(Saved entries)
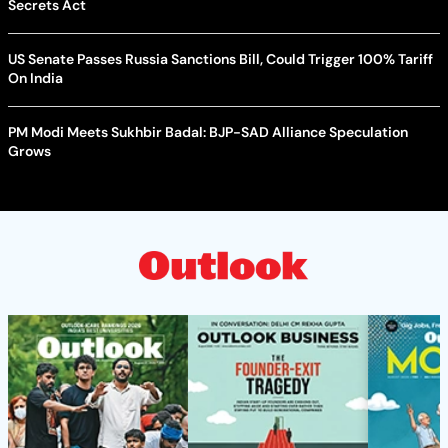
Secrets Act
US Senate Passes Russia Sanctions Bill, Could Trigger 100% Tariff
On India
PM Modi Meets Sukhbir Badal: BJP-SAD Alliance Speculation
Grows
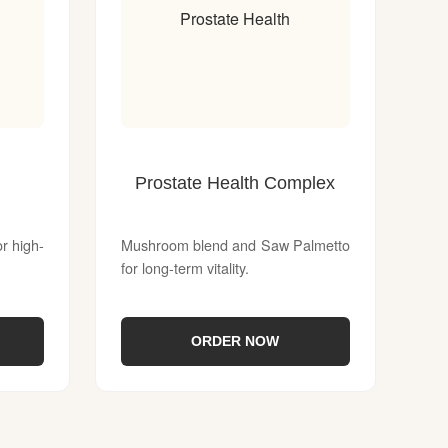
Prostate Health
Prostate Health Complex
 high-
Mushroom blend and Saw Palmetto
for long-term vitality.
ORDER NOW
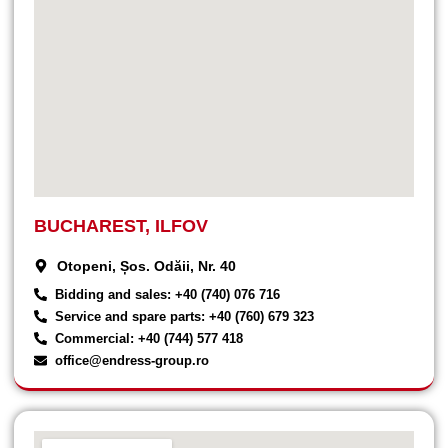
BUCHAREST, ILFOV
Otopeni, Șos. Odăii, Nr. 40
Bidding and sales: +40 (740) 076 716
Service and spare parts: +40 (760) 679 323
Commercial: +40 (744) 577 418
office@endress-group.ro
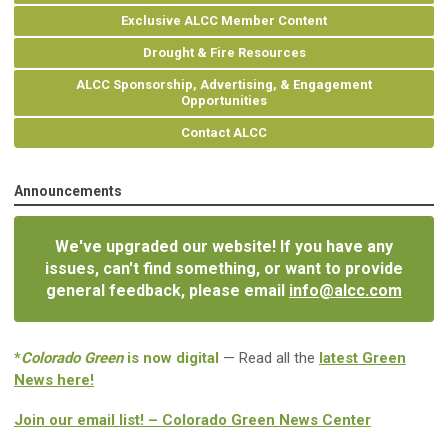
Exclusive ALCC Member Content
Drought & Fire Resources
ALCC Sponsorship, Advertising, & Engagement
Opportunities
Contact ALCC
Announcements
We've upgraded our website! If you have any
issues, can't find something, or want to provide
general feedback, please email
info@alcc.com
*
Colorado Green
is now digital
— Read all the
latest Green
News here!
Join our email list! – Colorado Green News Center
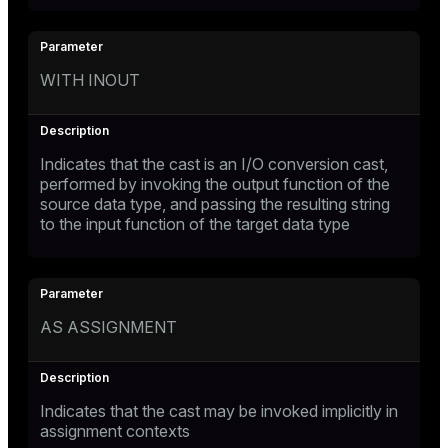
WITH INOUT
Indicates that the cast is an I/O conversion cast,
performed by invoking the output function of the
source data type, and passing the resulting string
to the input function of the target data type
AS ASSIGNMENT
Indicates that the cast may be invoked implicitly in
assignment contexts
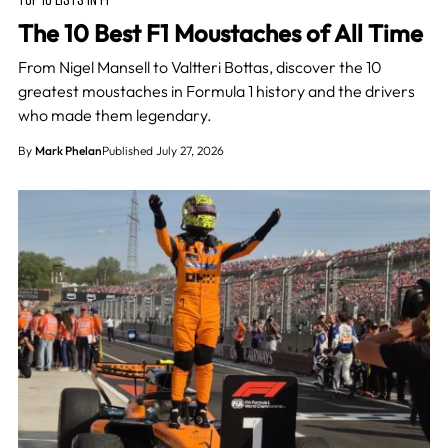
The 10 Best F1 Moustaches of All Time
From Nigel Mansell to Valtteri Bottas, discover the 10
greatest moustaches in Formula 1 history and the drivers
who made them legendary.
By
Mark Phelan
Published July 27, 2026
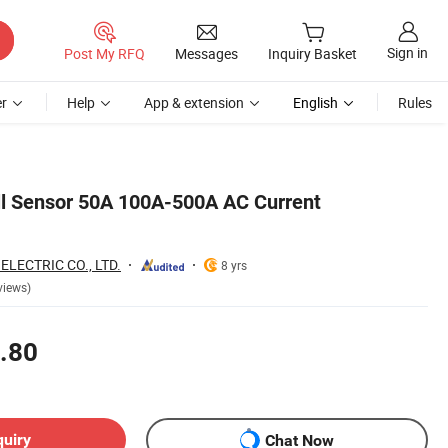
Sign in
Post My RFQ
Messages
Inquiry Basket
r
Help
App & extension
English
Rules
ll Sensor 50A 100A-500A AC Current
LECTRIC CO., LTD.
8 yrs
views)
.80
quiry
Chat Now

---

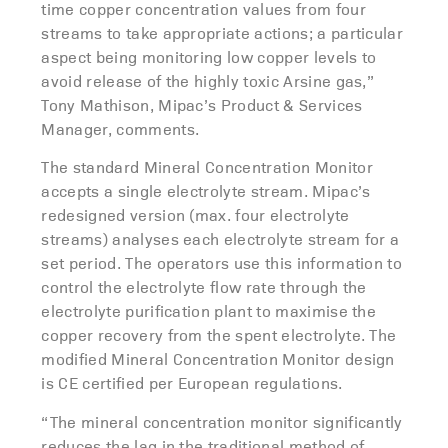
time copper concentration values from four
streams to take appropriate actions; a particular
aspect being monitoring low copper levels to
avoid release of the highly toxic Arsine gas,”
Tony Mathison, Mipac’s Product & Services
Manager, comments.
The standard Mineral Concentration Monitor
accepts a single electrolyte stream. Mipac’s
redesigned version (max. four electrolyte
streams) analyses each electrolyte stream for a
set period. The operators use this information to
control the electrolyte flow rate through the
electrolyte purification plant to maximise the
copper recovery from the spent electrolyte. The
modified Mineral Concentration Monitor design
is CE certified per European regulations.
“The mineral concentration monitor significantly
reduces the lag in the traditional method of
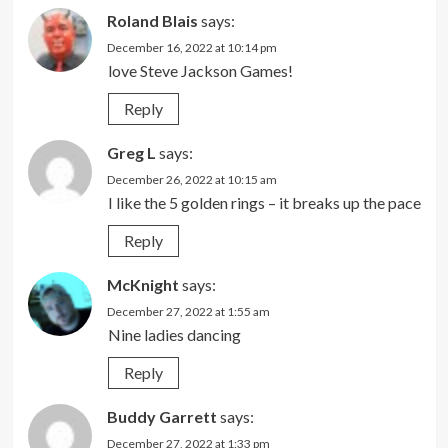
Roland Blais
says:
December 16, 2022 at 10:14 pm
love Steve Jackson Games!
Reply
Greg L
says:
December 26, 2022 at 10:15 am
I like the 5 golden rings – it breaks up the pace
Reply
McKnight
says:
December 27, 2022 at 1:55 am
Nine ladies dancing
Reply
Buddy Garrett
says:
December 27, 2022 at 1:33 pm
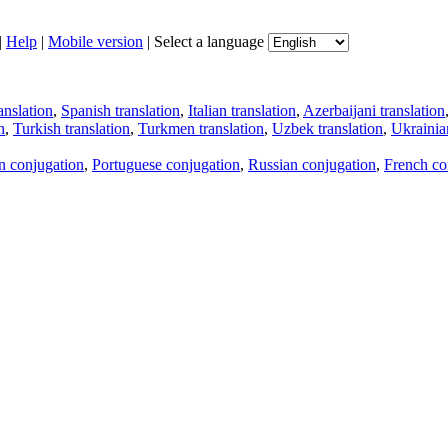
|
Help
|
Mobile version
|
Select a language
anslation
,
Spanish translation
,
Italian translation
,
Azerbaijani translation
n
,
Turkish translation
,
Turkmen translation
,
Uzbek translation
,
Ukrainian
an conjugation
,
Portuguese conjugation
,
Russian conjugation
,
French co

--

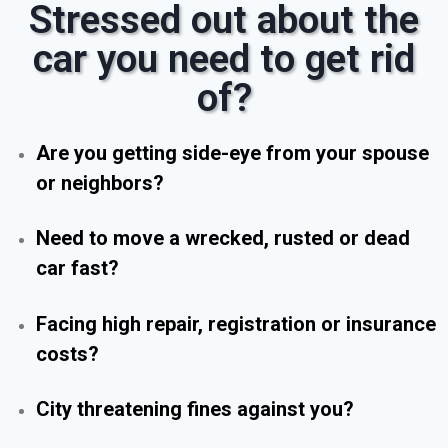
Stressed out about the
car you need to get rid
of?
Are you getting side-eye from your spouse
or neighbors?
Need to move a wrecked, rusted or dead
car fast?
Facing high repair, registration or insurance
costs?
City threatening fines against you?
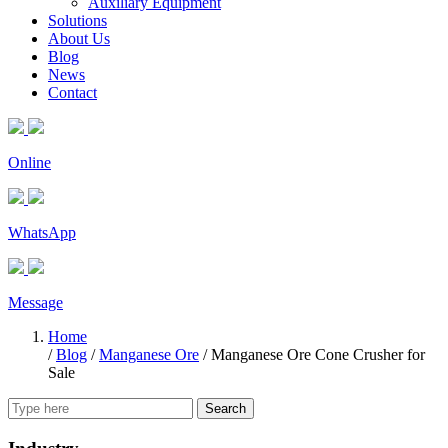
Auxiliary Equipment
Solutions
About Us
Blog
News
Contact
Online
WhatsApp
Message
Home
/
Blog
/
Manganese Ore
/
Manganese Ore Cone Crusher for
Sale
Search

WHAT TO DO: Scan the entries above for the word "email". Report the lines that hold it.

THE ANSWER:
general feedback, please email
Join our email list! – Colorado Green News Center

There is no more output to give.